A Summary of the Supersonic Pressure Drag of Bodies of Revolution

Published in: Journal of the Aerospace Sciences, v. 29, no. 7, July 1961, p. 564-572

Posted on RAND.org on December 31, 1960

by Deane N. Morris

A number of approximate theories for supersonic and hypersonic flow over bodies of revolution at zero angle of attack are appraised by a critical comparison with characteristics and second-order results, with the use of hypersonic similarity as a basis for the comparison. Most of the approximate theories are inadequate except over very limited ranges of fineness ratio and Mach number. The combination of second-order supersonic theory and second-order shock-expansion theory provides consistently good results throughout the supersonic speed range. On the basis of exact (or nearly exact) supersonic solutions and a limited amount of test data and theory in the transonic region, summary design curves are developed that give the pressure drag of conical and ogive noses and conical and ogive boattails over the complete range of transonic, supersonic, and hypersonic Mach numbers.
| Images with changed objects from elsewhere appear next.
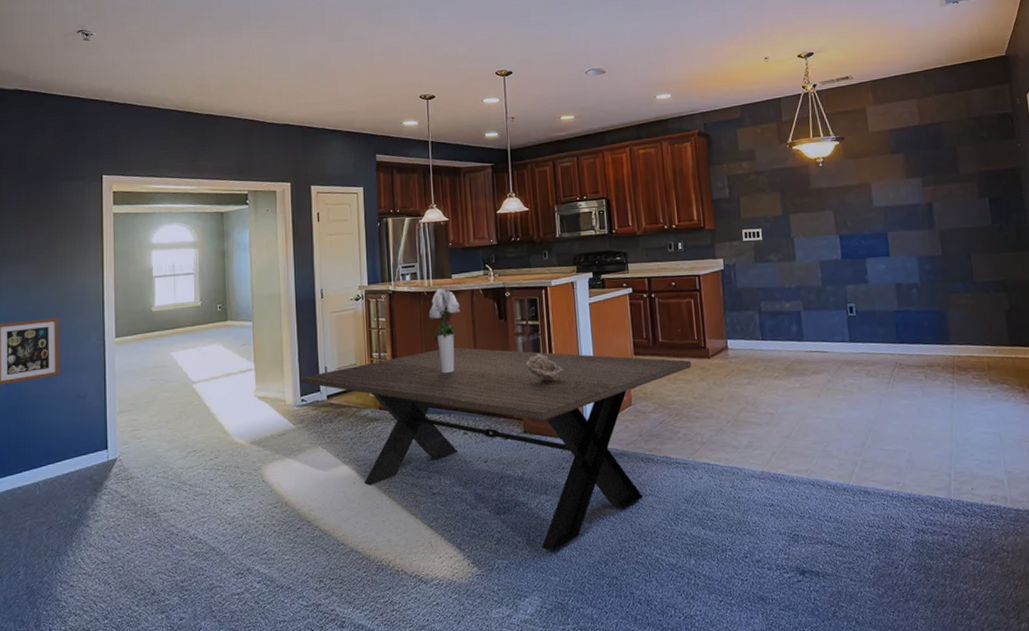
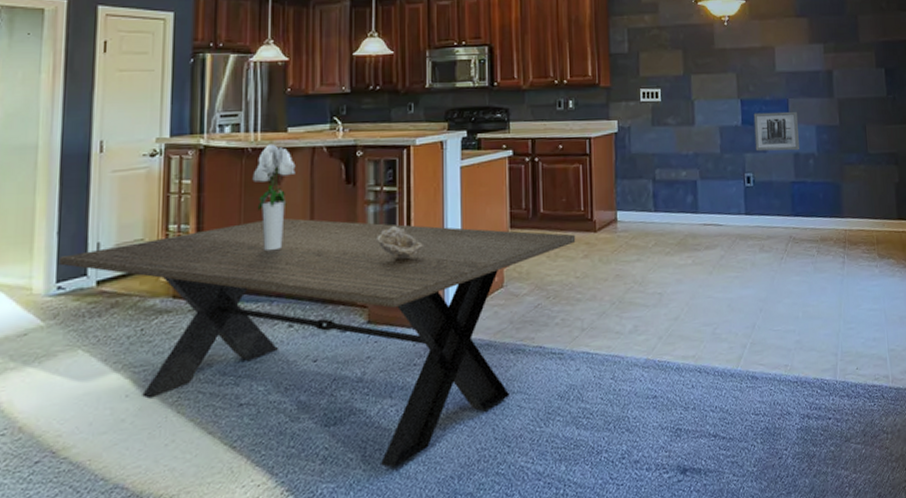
wall art: none [853,244,901,283] -> present [753,111,799,152]

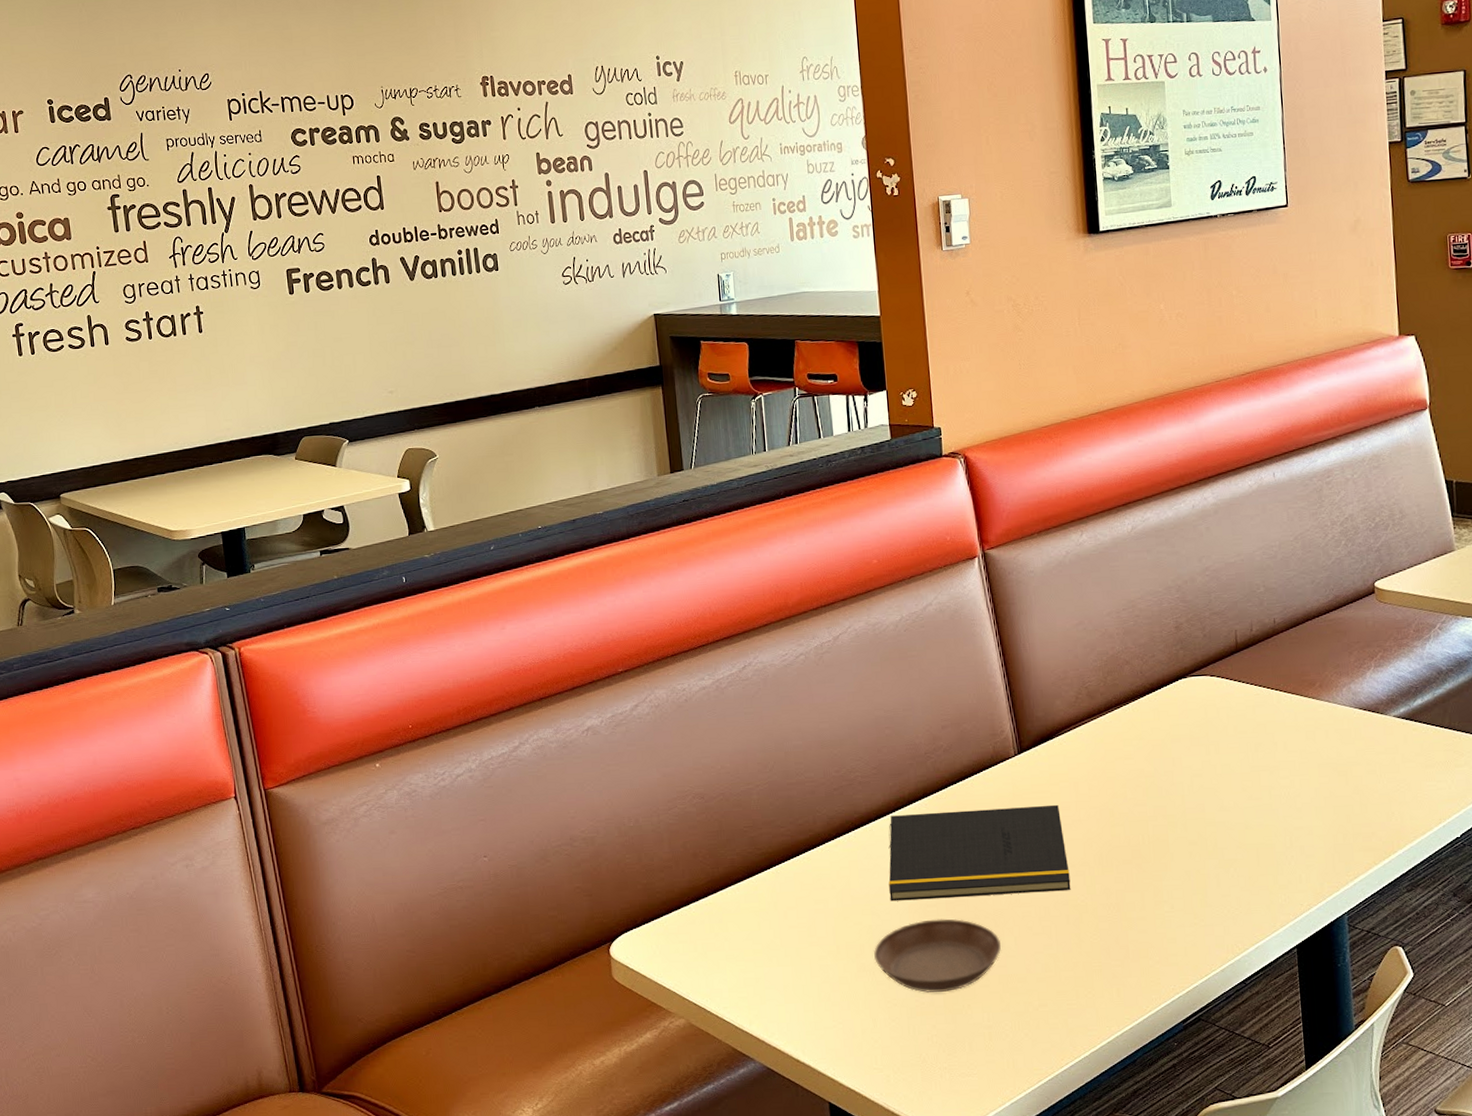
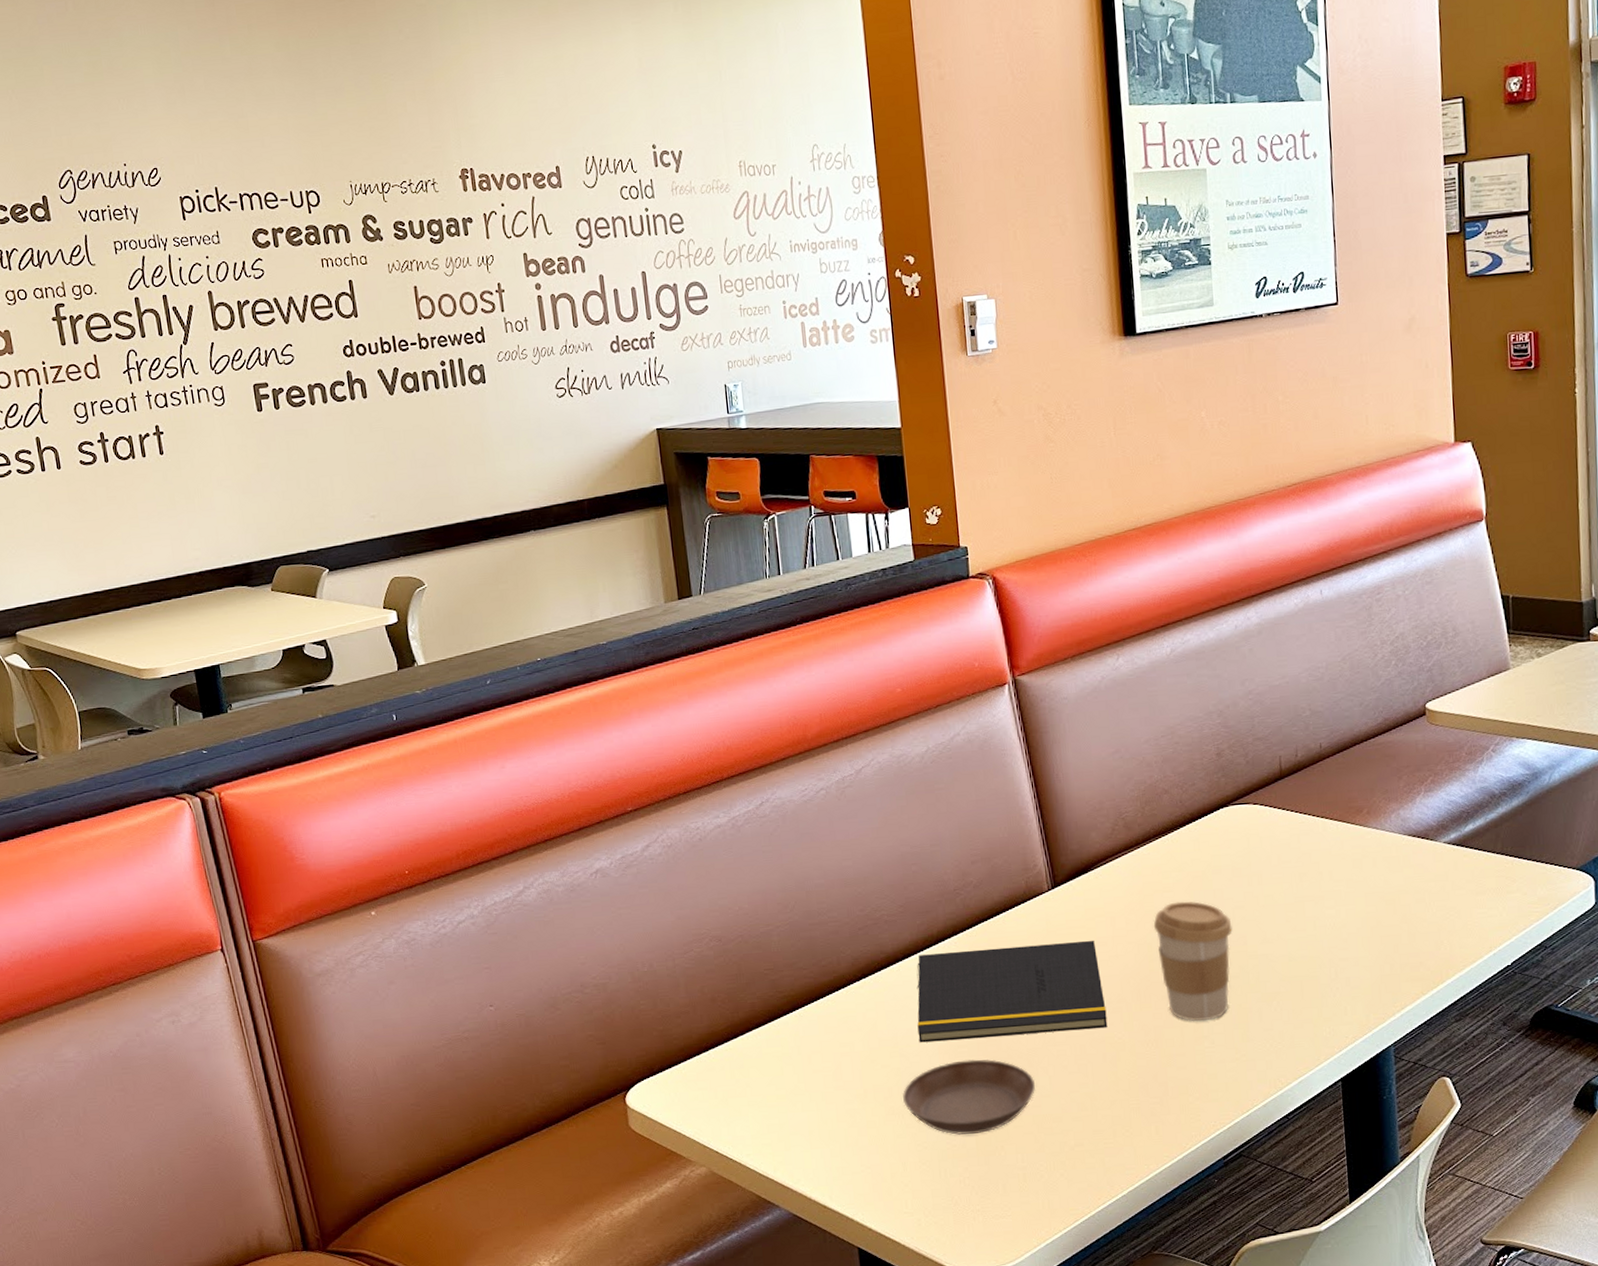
coffee cup: none [1115,768,1191,887] -> present [1153,901,1232,1022]

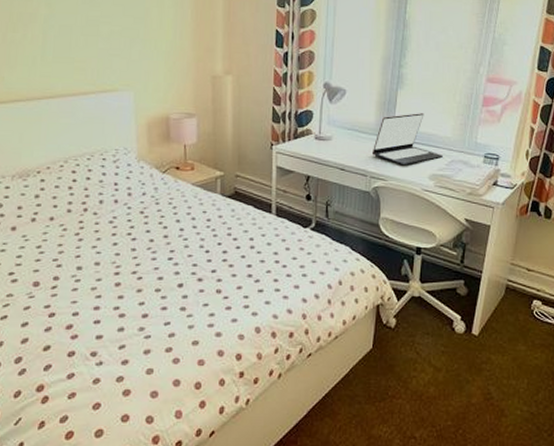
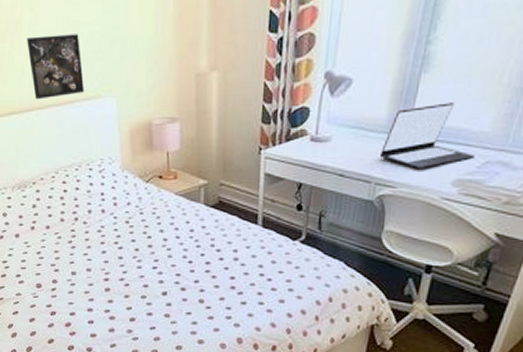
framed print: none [41,30,101,89] -> present [27,34,84,100]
Other shapes can be analyzed in the same manner, provided that an equivalent amount of data is available. The analysis is made with the assumption of inviscid flow, so that the effects of boundary-layer growth, shock-boundary-layer interaction, and flow separation are not included. The present correlations provide a sound basis of inviscid-flow results from which these additional viscous effects can be evaluated.